Nello Stato africano della Ruanda è nato un ospedale che fornisce cure 21.000 pazienti. L’ospedale si trova nel Burera District, si chiama Butaro Hospital e porterà nuova linfa in una regione straziada da numerosi genocidi e devastata da guerriglie. Il distretto di Burera rappresenta un grande passo avanti per l’intero Paese, soprattutto quando si parla di servizi sanitari e di bioedilizia.

Utilizzando materiali naturali e forza lavoro locale, l’ospedale applica metodi di controllo per limitare la propagazione di malattie infettive e offre servizi sanitari di ogni genere. Con i suoi 150 posti letto, l’ospedale di Butaro si pone come una struttura modelle per tutti i Paesi in via di sviluppo.

Il Butaro Hospital è stato realizzato dagli architetti Michael Murphy e Alan Ricks del MASS Design Group, grazie all’intervento dell’Harvard Medical School, l’organizzazione umanitaria no-profit Partners in Health (con sede a Boston) e l’intervento di vari gruppi volontari e del governo ruandese.
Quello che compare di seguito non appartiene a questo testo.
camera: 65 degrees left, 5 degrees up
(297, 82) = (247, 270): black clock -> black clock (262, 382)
L’ospedale è provvisto di pronto soccorso, un reparto di terapia intensiva, un’unità di terapia intensiva neonatale, un ambulatorio oculistico, reparto ginecologia, una clinica per patologie delle vie respiratorie e offre servizi pediatrici, chirurgia, medicina interna e non manca il reparto maternità. Tutto questo in una struttura dal design moderno e sostenibile.

L’ospedale ha aperto i battenti nel gennaio del 2011 e da allora, l’area ha registrato un drastico calo della mortalità infantile. Il progetto è stato pensato per prevenire la trasmissione di malattie e migliorare la distribuzione delle cure.
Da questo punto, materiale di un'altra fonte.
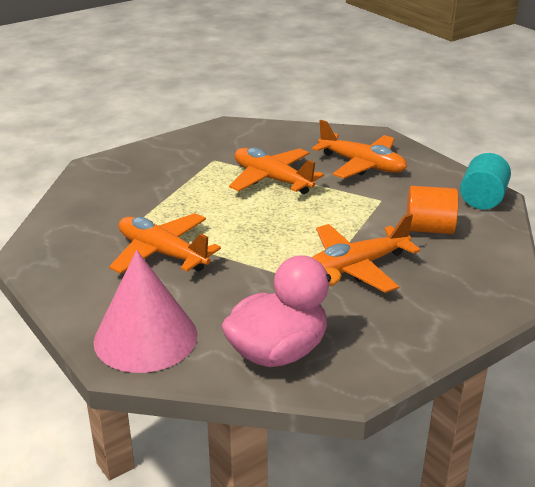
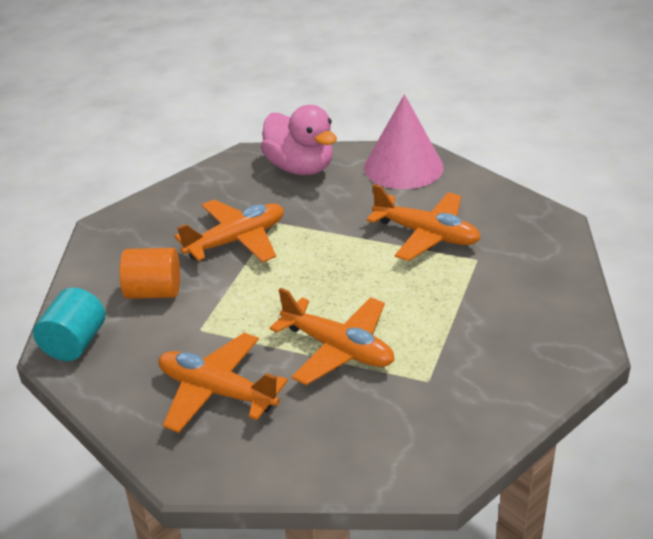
camera: 175 degrees right, 5 degrees up
(278, 352) = (300, 168): pink duck -> pink duck turned 90 degrees counterclockwise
Il Butaro Hospital è ben lontano dagli ospedali che siamo abituati a vedere nelle nostre città. Dall’aspetto esteriore più che un ospedale sembrerebbe un agriturismo, immerso nelle lande remote del distretto di Burera. Sorge su una collina, sul sito di un avamposto militare dismesso. Non mancano giardini curati, cortili aperti e sentieri che conducono fino ai laboratori di analisi.

I muri sono stati costruiti con pietra naturale, le ampie vetrate garantiscono la massima illuminazione, infatti la fonte di luce principale dell’ospedale è proprio quella naturale. Gli architetti hanno fatto in modo che ogni letto del Butaro Hospital affacci sul verde delle colline circostanti.